What’s caught my attention this week

Fed minutes have been met with a renewed sense of ‘excitement’. December is now the base-case month for lift-off. The language used is strong enough to draw this conclusion and coupled with the majority of Fed members that have publically backed 2015 as the year to start ‘normalising’ policy, December is (as near enough as can be) a certainty.

The European Central Bank (ECB) released the accounts from the October meeting – it continues to lay the groundwork for further stimulation in December. Expectations of the cuts make the deposit and lending rate look near enough to negative and zero respectively for certain European markets to rally off the back of this.

Equities globally have responded positively to this macro picture as it still collectively shows that central bank policy can and will alter markets and economies.

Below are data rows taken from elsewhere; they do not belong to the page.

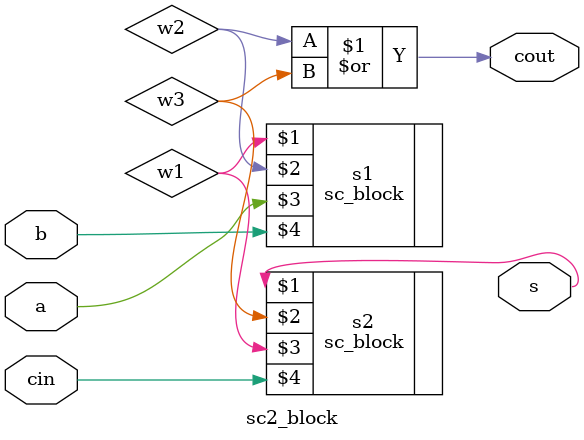
<source format=v>

module sc2_block(s, cout, a, b, cin);
output s, cout;
input a,b,cin;
wire w1,w2,w3;

sc_block s1(w1,w2,a,b);
sc_block s2(s,w3,w1,cin);
or o2(cout,w2,w3);

endmodule // sc2_block

</source>
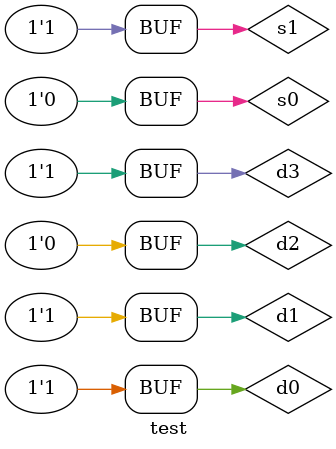
<source format=v>
module mux4_1(d0,d1,d2,d3,s0,s1,out);

input d0,d1,d2,d3;
input s0,s1;
output out;

assign out = s0?(s1?d3:d2):(s1?d1:d0);

endmodule
module test;
reg d0,d1,d2,d3,s0,s1;
wire out;
mux4_1 set(d0,d1,d2,d3,s0,s1,out);
initial 
$monitor("d0=%b,d1=%b,d2=%b,d3=%b,s0=%b,s1=%b,out=%b",d0,d1,d2,d3,s0,s1,out);
initial begin 
d0=1'b1;d1=1'b1;d2=1'b0;d3=1'b1;s0=1'b0;s1=1'b1;
end 
endmodule
</source>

However, what would be a dire market-mover would be if the Fed breaks its December mantra and holds off (suggesting it sees something in the US economy that the market doesn’t). It would suggest that central banks have ‘lost control’ of markets and that would see very strong selling amplified by the December light volumes. This would be very bad for markets.

More importantly this week was the underlying copper story. The London Metal Exchange contract touched the lowest level since May 2009 and CME also fell to GFC lows overnight. The red metal has two dragging factors – the China hard-landing fear and industrial metal demand fear. The disconnect in equities this week to the underlying commodity prices is building as a real issue and I see this gap closing come first half earnings season in February.

WTI crossed the ‘OPEC’ demand line of US$40 barrel. Two weeks ago, the Saudi energy minister declared that US$40 a barrel is the level that will see high levels of demand. If this was to break down, I suspect it would see a production response that has been resisted by OPEC for the past 18 months.

USD short squeeze seems to be developing pair-by-pair. The sustained bidding in the AUD in the Asian session ramped up in the US session and saw the AUD crossing the 72-cent handle. Fundamentals would suggest this is overdone, however, risk currencies that have been savaged (ie CAD, NOK et al) look like seeing shorts being shaken out before re-entering ahead of the December Fed meeting.

Ahead of the Australian Open  

Iron ore has fallen to $45.35 which is the second lowest price this year. BHP’s ADR is pointing to a 1% decline. After its near 3% move yesterday, the cyclical firms look to be in for a return to lower levels next week.

Ahead of the open, we are calling the ASX up 11 points to 5253, however after index option expiry yesterday that saw mass buying of the SPI, the ASX may actually ease during the cash session.